» INSTRUCTIONS FOR THE TASK: Using the material that follows, work out how many lines include the word "program". Your answer should be that number only.

[RECORDS PROVIDED Boundary: Start]

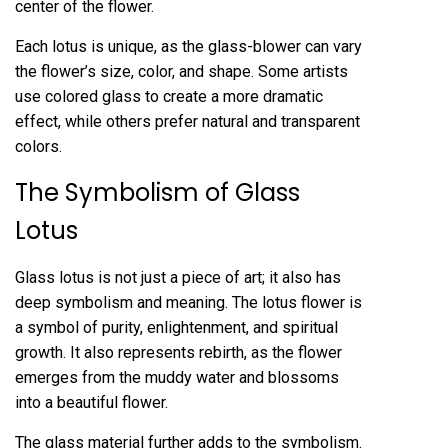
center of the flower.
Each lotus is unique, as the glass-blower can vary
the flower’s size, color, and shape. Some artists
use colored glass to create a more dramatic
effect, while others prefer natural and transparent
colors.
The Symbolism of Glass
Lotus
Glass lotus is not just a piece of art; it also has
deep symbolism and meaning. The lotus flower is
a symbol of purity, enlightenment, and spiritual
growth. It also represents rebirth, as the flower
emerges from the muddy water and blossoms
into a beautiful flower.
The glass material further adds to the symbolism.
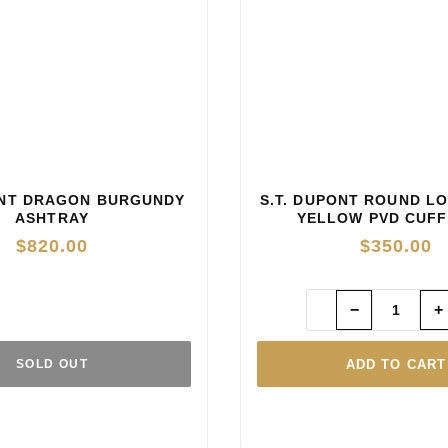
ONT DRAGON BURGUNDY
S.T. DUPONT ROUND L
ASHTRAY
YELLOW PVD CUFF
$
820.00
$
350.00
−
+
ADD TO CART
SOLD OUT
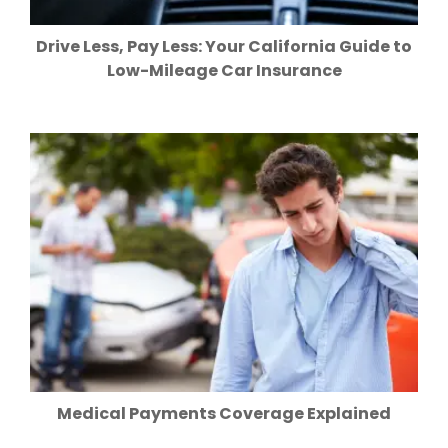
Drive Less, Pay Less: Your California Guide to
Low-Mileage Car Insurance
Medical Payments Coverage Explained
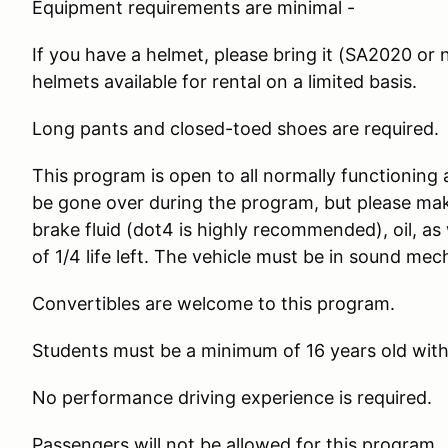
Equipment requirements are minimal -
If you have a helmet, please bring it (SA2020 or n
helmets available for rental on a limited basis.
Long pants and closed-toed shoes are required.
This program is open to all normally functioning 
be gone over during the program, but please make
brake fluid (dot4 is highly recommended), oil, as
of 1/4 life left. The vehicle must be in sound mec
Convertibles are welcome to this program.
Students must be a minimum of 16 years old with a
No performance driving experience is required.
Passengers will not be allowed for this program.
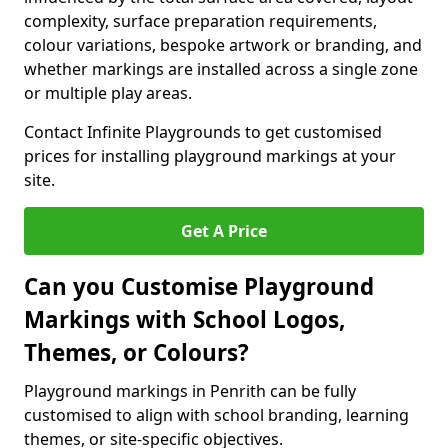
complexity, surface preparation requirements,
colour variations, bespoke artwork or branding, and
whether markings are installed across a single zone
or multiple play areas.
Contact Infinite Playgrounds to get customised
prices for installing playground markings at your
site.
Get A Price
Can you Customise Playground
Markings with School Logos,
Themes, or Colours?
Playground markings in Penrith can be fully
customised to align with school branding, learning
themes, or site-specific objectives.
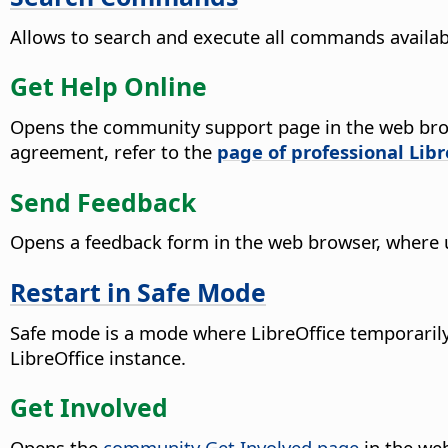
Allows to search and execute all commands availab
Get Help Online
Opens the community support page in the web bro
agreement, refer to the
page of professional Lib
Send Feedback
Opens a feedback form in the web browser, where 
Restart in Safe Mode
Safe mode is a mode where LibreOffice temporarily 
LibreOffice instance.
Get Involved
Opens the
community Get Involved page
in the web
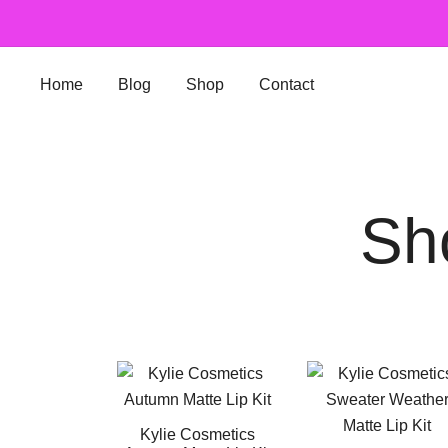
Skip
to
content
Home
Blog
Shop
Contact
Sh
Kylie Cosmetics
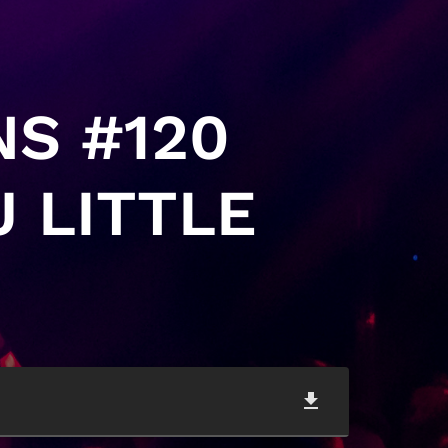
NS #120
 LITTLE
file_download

[RECORDS PROVIDED Boundary: End]

» RESULT OF THE TASK: 4